To begin, here are the new prices:
- 1 month for $10.99 ($1 increase)
- 3 months for $29.99 ($5 increase)
- 6 months for $59.99 ($20 increase)
For those that currently have a Live membership that is 12 or 6 months in length, there will be no price change. When it’s time to renew, the current price will be the price players pay.
This move has many in the industry divided, both professionally and on the consumer side. We’ve previously talked about how Sony and Microsoft are taking wildly different approaches to this new generation of gaming, with PlayStation focusing on more traditional value with hardware and Xbox taking a more ecosystem-centric focus. You can learn more about that here.

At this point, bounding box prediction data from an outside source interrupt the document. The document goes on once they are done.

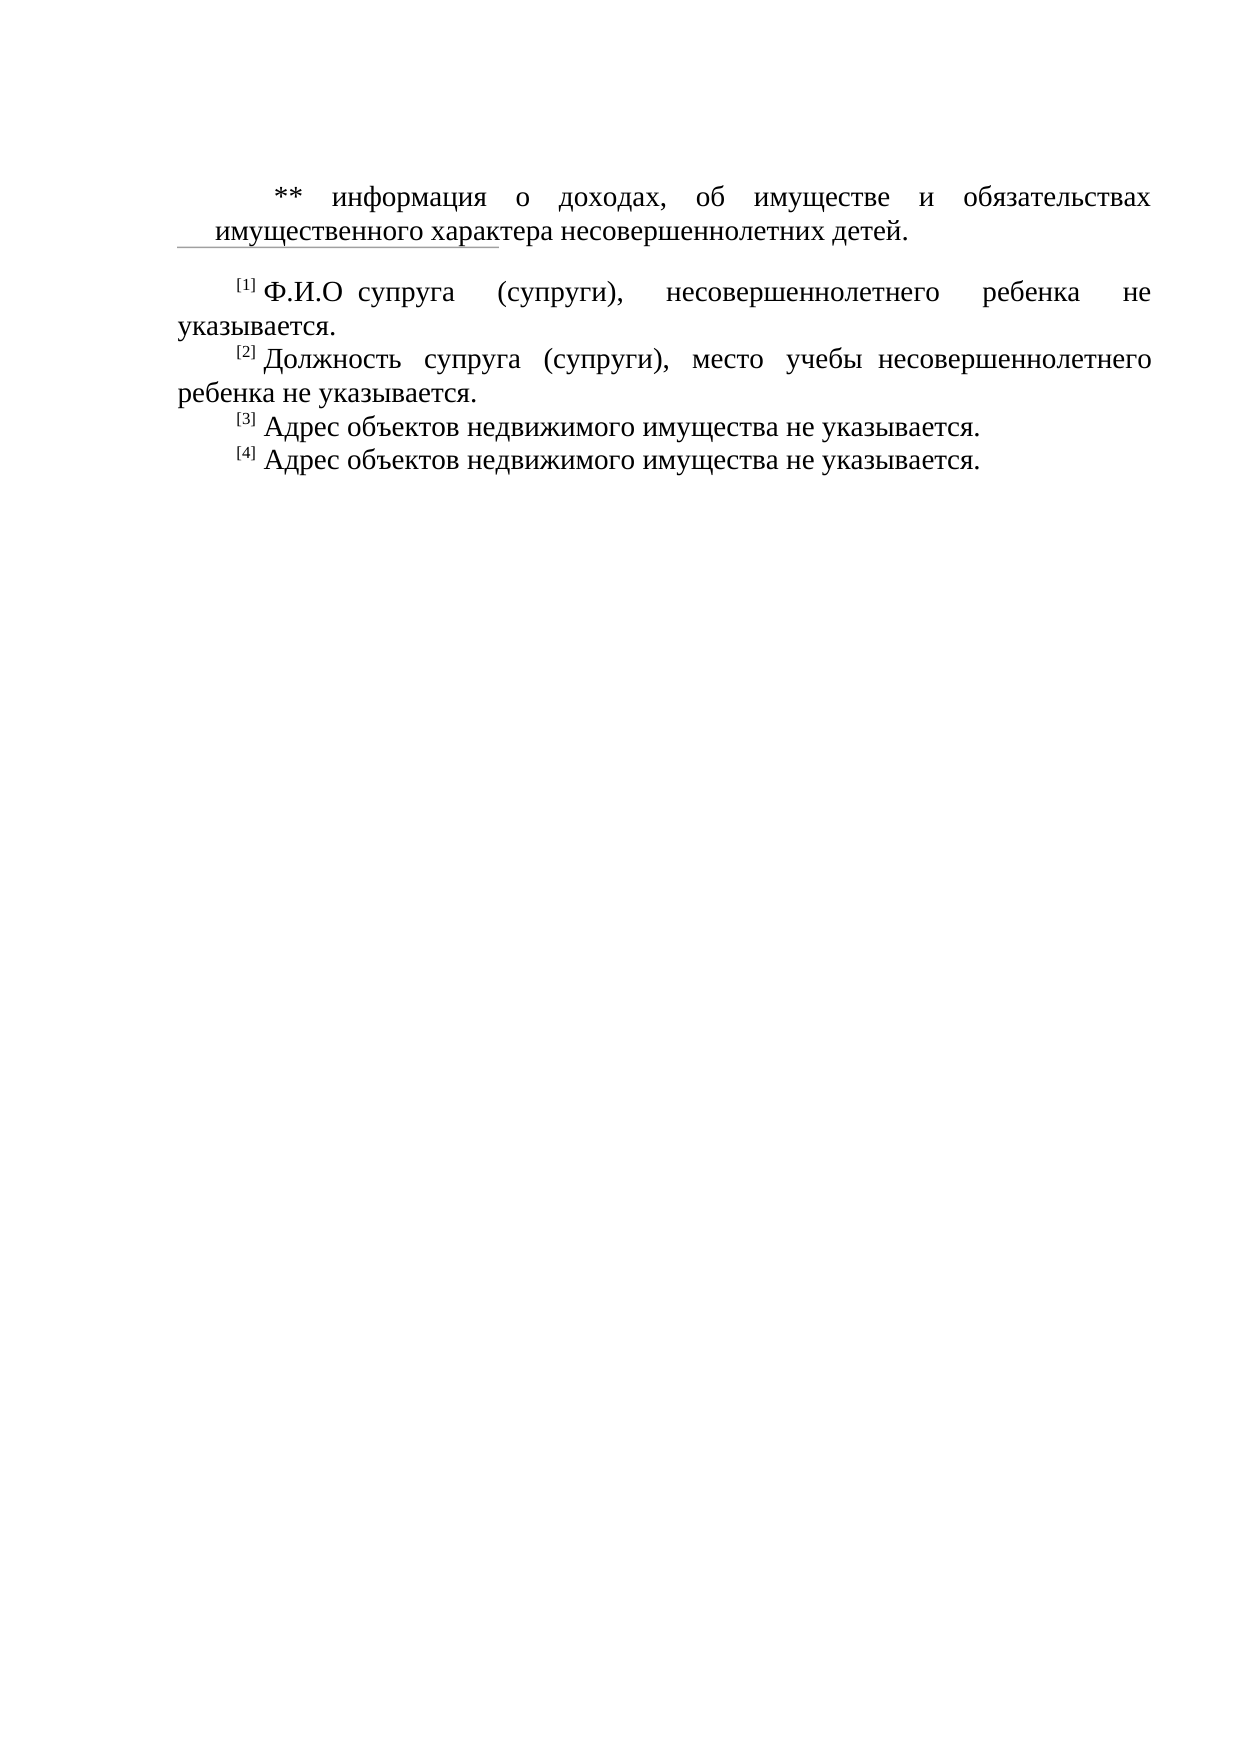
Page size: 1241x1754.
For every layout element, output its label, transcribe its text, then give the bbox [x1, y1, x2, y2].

text ** информация о доходах, об имуществе и обязательствах имущественного характера несовершеннолетних детей. [215, 179, 1152, 247]
text [1] Ф.И.О супруга (супруги), несовершеннолетнего ребенка не указывается. [177, 274, 1152, 342]
text [2] Должность супруга (супруги), место учебы несовершеннолетнего ребенка не указывается. [177, 342, 1152, 409]
text [4] Адрес объектов недвижимого имущества не указывается. [177, 442, 1152, 476]
text [3] Адрес объектов недвижимого имущества не указывается. [177, 409, 1152, 442]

The intent behind this appears to be focused on generating even more value for the Xbox Game Pass and Game Pass Ultimate, two services that have been met with positive acclaim since their introduction. With the Ultimate bundle including Xbox Live, the value does not lie within the standalone service any longer. With the Game Pass offering even more financial accessibility in terms of gaming with its low monthly fee, expanding library of free (no additional cost) games, including first party exclusives on day one (made even more valuable with the recent acquisitions made), the Live service has become antiquated.
Microsoft has been steadily adding to the Game Pass’ value since it was first introduced and the company could have continued to grow this service without raising any prices for it to continue its value growth. Could a price hike for the Ultimate Pass happen? Sure, anything is possible, but that doesn’t fall inline with the current mission statement, which is to make a fully integrated ecosystem designed to make it easier to play the games players want to play.
That being said, despite the near-universal praise for the Game Pass and its Ultimate service, many haven’t strayed beyond the Xbox Live membership because it has been a staple for nearly two decades and the Xbox One generation didn’t offer enough of a reason to jump into what the Pass offers. With the ZeniMax acquisition on the way to finalization and more studio acquisitions on the horizon, now is the time for Microsoft to show players why this new direction matters.
In order to do this, Microsoft needed to make a show of how antiquated the Live service has become on its own. But with raising the price, many can opt to stay in with the service should they choose (many of which can stay at the current price if they are already members of the 6-12 month programs) while others see the hike as a startling change, which then encourages them to see “just what the Ultimate Pass is and is it worth it?”
With each month, the Live-only subscription numbers have dwindled, showing a massive pivot towards the Game Pass and its Ultimate option. People are saying that this move is making them cancel their Live memberships, but what many fail to realize is that this decision is the entire goal of a move like this. The value isn’t there anymore for players on a wider scale or for Microsoft as a business, at least in terms of motivation behind a move like this.
Currently, I believe that the Xbox Game Pass and Ultimate is the truly one of the best offerings currently in gaming. From PC to console to even mobile, the evolving library and potential with future acquisitions makes it something is almost a no-brainer for Xbox fans. New titles? Free, no additional costs. Older favorites? Free, no additional costs. This price hike, despite being unfortunate as is the case with any price increase, is the logical next step for building the Xbox ecosystem to be a true industry standard.
While this move makes sense and should not come as a surprise, it is important to note that this move isn’t the most consumer-friendly in terms of households that may be lower-income or many households with players that aren’t “dedicated gamers”, a demographic that benefits from services like these. As a person in a lower-income household, I understand that this move isn’t going to be the most popular with everyone and that concerns are absolutely valid. With that in mind, it’s not anti-consumer for the reason that many think, though it’s not entirely pro-consumer either when looking at a wider scope.